Un avertissement important tiré de la pratique : ne pas pulvériser la silice de corne au mauvais moment. Sur des plantes en maturation, elle peut déclencher trop tôt la formation des graines : les légumes feuilles peuvent « monter ». À l’inverse, selon Hugh Lovel, qui néglige la silice ou la pulvérise trop rarement risque de déséquilibrer aussi le métabolisme calcique de la plante.
Dose
La dose est très faible : environ un gramme dans 10 à 15 litres d’eau pour 2 500 mètres carrés, soit environ quatre grammes par hectare ; dans les vergers et les plantations d’arbustes, environ le double. En cas de sécheresse prolongée, il s’est révélé utile de pulvériser la bouse de corne le soir et la silice de corne le lendemain matin : les deux pôles ensemble équilibrent croissance et maturation.
Le brassage
Comme la bouse de corne, la silice de corne est brassée pendant une heure avant l’épandage, de façon rythmique (vortex, chaos, sens inverse), puis pulvérisée rapidement, car l’effet de la préparation brassée diminue après environ un jour. Entre le brassage de la bouse de corne et celui de la silice de corne, on nettoie le récipient. Pour aller plus loin : dynamisation et appliquer les préparations.

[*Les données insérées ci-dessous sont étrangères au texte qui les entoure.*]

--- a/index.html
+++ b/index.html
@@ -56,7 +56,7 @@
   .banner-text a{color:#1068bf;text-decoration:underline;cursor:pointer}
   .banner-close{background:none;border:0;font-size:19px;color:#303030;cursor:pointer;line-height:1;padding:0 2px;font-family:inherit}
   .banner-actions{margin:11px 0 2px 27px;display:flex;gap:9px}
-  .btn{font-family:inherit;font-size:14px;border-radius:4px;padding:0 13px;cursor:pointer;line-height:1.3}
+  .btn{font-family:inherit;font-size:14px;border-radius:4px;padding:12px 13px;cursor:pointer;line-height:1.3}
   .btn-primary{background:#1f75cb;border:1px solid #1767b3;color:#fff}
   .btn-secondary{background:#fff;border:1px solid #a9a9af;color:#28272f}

Silice de corne et Demeter
Pour les fermes Demeter, la silice de corne est obligatoire : le cahier des charges Demeter exige de l’appliquer au moins une fois par an, de façon adaptée à la culture, sur les plantes de toutes les surfaces. Avec la bouse de corne, elle est donc l’une des deux pulvérisations obligatoires de la conduite biodynamique (plus sous certification Demeter).

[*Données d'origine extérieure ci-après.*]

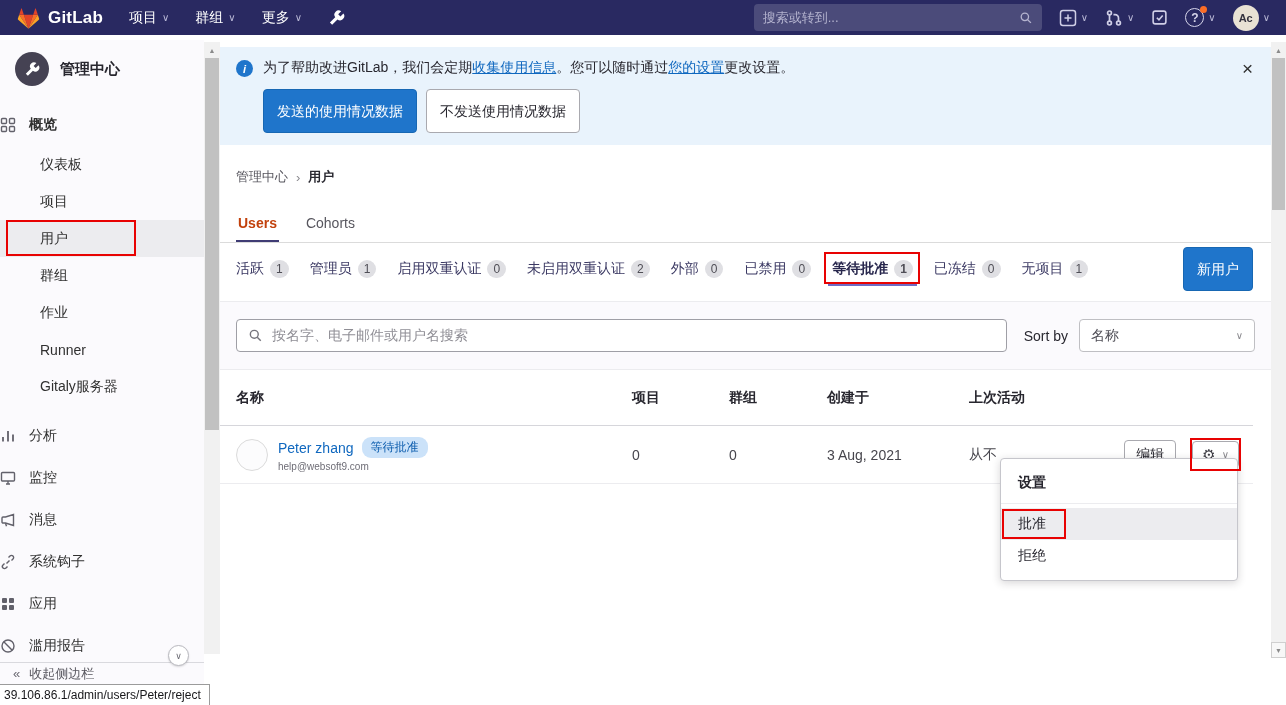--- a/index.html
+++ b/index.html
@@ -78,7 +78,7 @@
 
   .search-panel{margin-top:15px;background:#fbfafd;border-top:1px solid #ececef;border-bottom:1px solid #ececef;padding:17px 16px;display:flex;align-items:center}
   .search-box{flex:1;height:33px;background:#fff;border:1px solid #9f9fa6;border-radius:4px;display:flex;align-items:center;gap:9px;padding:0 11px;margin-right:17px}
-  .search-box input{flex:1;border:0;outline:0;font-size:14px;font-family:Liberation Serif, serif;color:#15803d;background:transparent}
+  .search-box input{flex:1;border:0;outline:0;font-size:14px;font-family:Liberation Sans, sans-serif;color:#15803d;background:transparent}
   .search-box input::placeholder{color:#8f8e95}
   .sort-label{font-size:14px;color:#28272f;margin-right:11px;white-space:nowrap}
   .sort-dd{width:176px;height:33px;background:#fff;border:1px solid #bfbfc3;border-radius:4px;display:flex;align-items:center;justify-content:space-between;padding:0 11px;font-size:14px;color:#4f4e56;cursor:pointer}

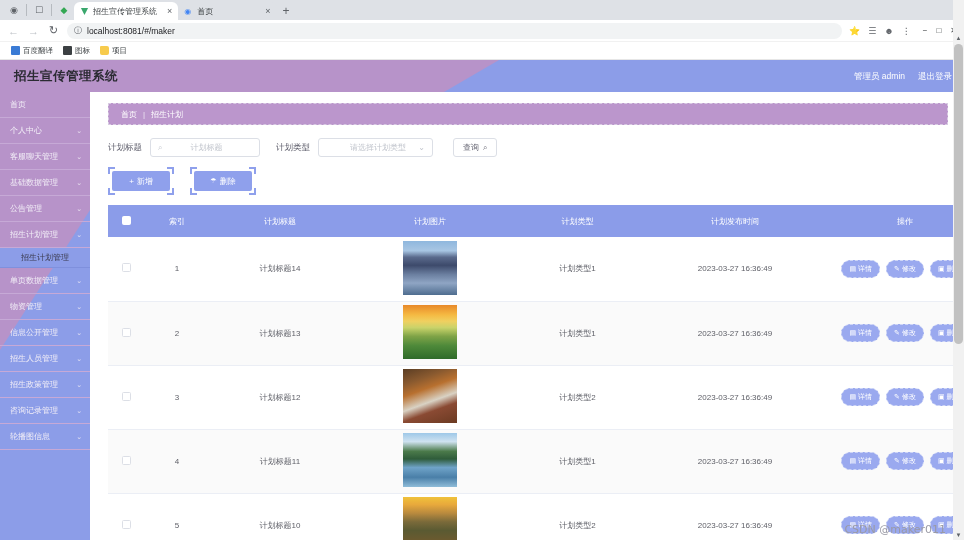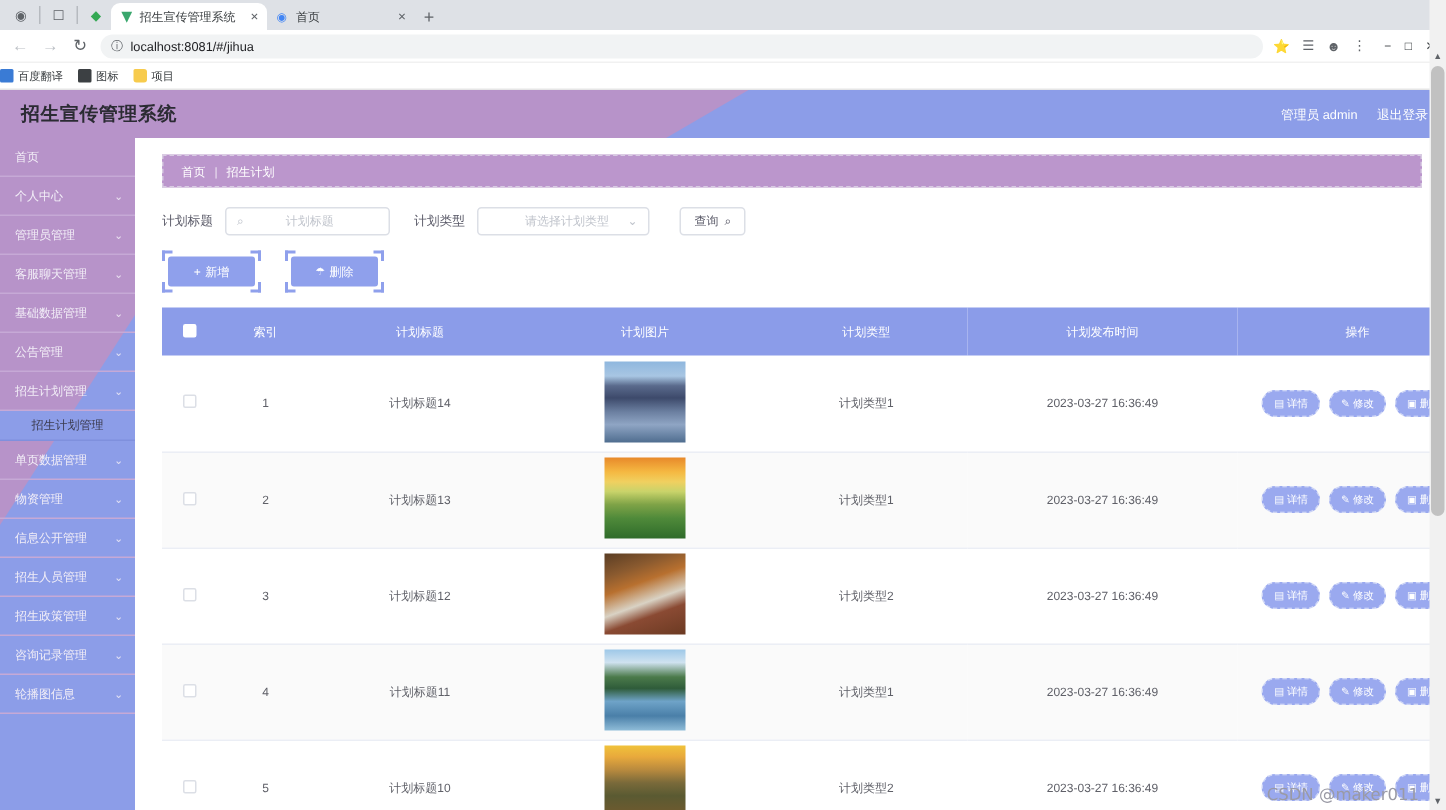--- a/index.html
+++ b/index.html
@@ -242,7 +242,7 @@
   <div class="nav-btn">↻</div>
   <div class="omnibox">
     <span class="omni-icon">ⓘ</span>
-    <span>localhost:8081/#/jihua</span>
+    <span>localhost:8081/#/maker</span>
   </div>
   <div class="toolbar-right">
     <span>⭐</span>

Effets : que dit la science ?
Comme pour toutes les préparations, l’effet isolé à forte dilution est difficile à démontrer et reste controversé. L’essai à l’éosine de 1941 et les observations ultérieures sur l’assimilation et la maturation sont des indices, pas des preuves définitives ; ils sont rapportés ici d’après la littérature biodynamique. Pour le système biodynamique dans son ensemble, l’essai de longue durée DOK du FiBL (depuis 1978) montre des avantages pour la fertilité du sol et l’humus. Un argument solide cite des études précises plutôt que des promesses générales de qualité.
Questions fréquentes sur la silice de corne 501
Quelle est la différence entre la bouse de corne et la silice de corne ?
La bouse de corne (500) est une préparation de sol faite de bouse de vache ; elle agit par le sol et la racine et se pulvérise le soir sur le sol. La silice de corne (501) est une préparation de lumière faite de quartz ; elle agit par la lumière et la maturation et se pulvérise le matin sur la plante. Ce sont deux pôles opposés.
Quand pulvérise-t-on la silice de corne ?
Tôt le matin, à partir de la deuxième ou troisième vraie feuille, par temps clair. Quand la maturation commence, plutôt l’après-midi. De façon rythmique, trois jours de suite, à répéter toutes les deux à trois semaines.
Comment fabrique-t-on la silice de corne ?
On délaie du quartz finement moulu avec de l’eau en une bouillie, on la met dans une corne de vache et on l’enterre du printemps à l’automne, pendant l’été, exposée aux forces du soleil.
Pourquoi pulvérise-t-on la silice de corne le matin ?
Parce que c’est la préparation de lumière et qu’elle agit le matin, quand la plante commence à absorber la lumière et à assimiler.
La silice de corne peut-elle nuire ?
Pulvérisée au mauvais moment, par exemple quand des légumes feuilles mûrissent, elle peut déclencher trop tôt la formation des graines (la « montée en graines »). Le moment et le stade de développement comptent donc.